Critique of Other Approaches
Although DeepMind Technologies Limited (London) has some well designed solutions to offer, their WaveNet raw audio generation software produces a nice voice synthesis, but the music generation leaves much to be desired, which is fine. Their goal was better speech synthesis.
Although generative models is the way to go, as mentioned above, DeepMind will not likely provide you with the source to their proprietary software. There is a non-proprietary implementation, but the software lacks a comprehensive model of either traditional or progressive music theory.
CNN and LSTM are for recognition, which is not at all the best choice for analyzing prior compositions when several compositions are available in MIDI or other digital transcription formats. Even files representing 19th century player piano rolls are adequate for training examples.
It is not the composer's responsibility to play instruments well or sing with grace and power. The composer determines a piece as a matrix of notes with the following features.
- Tone (frequency)
- Intensity (amplitude)
- Timbre (as from a specific instrument)
- Start time (relative)
- Modifications during the note
The start time and duration are expressed as a function of time signature.
A musical composition is a representation of this matrix. An artificial orchestra, band, vocalist, choir, or DJ can be constructed to provide the sound, but that is a separate art. There is no reason why an artificial composer can't provide a piece to human performers either.
This is an important distinction. An artificial composer does not produce sound. They produce the matrix of notes.
Music theory can be best represented in object oriented software, as a library, providing all musical options for notes, chords, melodies, and rhythms as abstractions.
This is where deep networks may prove effective, since the function of applying the patterns learned (via a GAN or some other generative sub-system) to the music theory and the production of a musical expression that will be perceived as having merit by listeners, buyers, and/or critics may be a complex function best developed in an artificial network.
The disparity (error) function in various capacities in this system's design is key.

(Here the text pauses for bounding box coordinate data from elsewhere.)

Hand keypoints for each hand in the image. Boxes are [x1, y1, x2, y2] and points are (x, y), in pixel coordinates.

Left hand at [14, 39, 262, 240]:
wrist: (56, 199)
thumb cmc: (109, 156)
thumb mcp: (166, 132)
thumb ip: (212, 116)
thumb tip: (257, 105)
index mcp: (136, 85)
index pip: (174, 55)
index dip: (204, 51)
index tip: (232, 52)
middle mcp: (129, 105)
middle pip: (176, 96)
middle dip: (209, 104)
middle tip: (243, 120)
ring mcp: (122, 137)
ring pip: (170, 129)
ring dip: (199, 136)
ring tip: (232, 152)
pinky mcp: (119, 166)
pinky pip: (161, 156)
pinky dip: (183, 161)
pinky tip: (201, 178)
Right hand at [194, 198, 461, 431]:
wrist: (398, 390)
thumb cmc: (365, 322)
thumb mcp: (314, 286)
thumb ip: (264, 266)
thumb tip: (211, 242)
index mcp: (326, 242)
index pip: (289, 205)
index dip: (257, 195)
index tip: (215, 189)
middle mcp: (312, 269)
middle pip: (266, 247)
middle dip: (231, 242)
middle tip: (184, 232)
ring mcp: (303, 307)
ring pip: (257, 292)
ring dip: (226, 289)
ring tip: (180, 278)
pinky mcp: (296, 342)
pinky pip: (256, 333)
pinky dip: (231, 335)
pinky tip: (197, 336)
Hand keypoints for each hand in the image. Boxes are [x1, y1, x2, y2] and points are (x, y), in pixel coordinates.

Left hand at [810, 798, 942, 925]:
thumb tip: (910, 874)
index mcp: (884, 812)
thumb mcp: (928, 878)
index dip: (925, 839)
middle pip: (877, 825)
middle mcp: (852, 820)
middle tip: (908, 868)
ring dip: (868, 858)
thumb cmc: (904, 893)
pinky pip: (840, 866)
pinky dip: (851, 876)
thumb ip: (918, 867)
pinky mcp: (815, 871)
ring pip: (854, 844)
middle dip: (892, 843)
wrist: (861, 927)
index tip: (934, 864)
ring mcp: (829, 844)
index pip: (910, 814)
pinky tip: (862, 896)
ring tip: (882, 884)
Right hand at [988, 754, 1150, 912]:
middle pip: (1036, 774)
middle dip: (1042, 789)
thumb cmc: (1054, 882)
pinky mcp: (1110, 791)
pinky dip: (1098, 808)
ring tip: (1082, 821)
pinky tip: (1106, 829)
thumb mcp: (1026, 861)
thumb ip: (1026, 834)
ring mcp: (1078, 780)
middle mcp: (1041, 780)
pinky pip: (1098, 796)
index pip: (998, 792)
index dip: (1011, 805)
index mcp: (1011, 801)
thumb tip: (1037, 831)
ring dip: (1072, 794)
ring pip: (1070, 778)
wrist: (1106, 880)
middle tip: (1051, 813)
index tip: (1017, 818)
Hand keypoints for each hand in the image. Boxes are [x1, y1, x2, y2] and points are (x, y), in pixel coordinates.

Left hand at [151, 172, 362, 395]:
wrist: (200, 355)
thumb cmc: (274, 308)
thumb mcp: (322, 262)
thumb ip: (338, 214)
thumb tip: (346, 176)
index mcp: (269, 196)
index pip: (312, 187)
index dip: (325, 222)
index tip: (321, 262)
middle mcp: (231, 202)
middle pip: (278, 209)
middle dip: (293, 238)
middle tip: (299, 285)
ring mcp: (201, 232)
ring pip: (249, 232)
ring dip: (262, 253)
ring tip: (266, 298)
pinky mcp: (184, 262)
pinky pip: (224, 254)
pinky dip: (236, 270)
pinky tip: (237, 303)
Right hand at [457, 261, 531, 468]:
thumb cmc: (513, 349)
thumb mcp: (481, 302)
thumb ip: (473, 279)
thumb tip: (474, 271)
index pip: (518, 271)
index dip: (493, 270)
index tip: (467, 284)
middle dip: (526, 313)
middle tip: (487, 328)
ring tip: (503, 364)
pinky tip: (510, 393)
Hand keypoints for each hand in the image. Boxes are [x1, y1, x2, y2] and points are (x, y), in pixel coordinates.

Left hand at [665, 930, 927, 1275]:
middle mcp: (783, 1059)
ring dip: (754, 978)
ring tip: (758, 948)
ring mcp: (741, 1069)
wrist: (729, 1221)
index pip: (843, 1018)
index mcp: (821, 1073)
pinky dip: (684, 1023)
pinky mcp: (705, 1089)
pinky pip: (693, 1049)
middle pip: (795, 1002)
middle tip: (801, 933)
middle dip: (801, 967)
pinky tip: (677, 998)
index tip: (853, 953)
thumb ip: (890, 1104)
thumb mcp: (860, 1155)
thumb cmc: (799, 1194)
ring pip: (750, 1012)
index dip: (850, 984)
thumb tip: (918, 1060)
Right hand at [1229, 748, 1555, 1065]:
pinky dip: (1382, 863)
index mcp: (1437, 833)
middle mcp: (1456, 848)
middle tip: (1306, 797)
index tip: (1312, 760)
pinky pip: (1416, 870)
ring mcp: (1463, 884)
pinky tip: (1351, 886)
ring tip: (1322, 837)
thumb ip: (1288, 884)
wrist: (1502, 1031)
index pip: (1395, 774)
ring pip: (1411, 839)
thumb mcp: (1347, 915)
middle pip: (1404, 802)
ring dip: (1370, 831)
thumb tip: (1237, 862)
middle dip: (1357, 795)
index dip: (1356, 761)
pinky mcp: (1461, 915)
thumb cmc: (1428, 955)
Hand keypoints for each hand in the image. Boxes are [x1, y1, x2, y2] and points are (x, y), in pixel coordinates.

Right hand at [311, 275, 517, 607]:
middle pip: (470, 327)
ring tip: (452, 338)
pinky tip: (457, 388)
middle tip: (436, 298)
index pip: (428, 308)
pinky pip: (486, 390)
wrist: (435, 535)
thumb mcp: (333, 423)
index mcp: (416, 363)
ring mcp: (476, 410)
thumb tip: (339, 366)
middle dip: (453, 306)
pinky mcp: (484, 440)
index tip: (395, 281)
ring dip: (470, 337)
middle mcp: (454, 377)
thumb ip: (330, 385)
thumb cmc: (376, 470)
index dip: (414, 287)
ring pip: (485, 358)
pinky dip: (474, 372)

The GAN must converge based on a metric expressing the fitness of the piece, and the deep network must converge on a selection of generated pieces based on the perception of merit mentioned above. Ultimately, the primary feedback will be from listening events, downloads, purchases, and reviews. How those aggregate is also key. If the goal is money, then purchases may preempt the others in aggregation of feedback. If the goal is fame, performances and reviews may matter most. If the goal is reach, then listening events in YouTube or downloads of an mp3 of a performance of the composition may be the primary indicator.
How the GAN and the deep network that evaluates GAN output and may also market the best results interact with one another presents an interesting problem, which is largely a problem in probability, balance, and connection topology.
There are many MIDI libraries and there are software packages that will produce notes on a staff in PDF or print form. The output of the composition is the easiest of the engineering tasks involved in this system's design.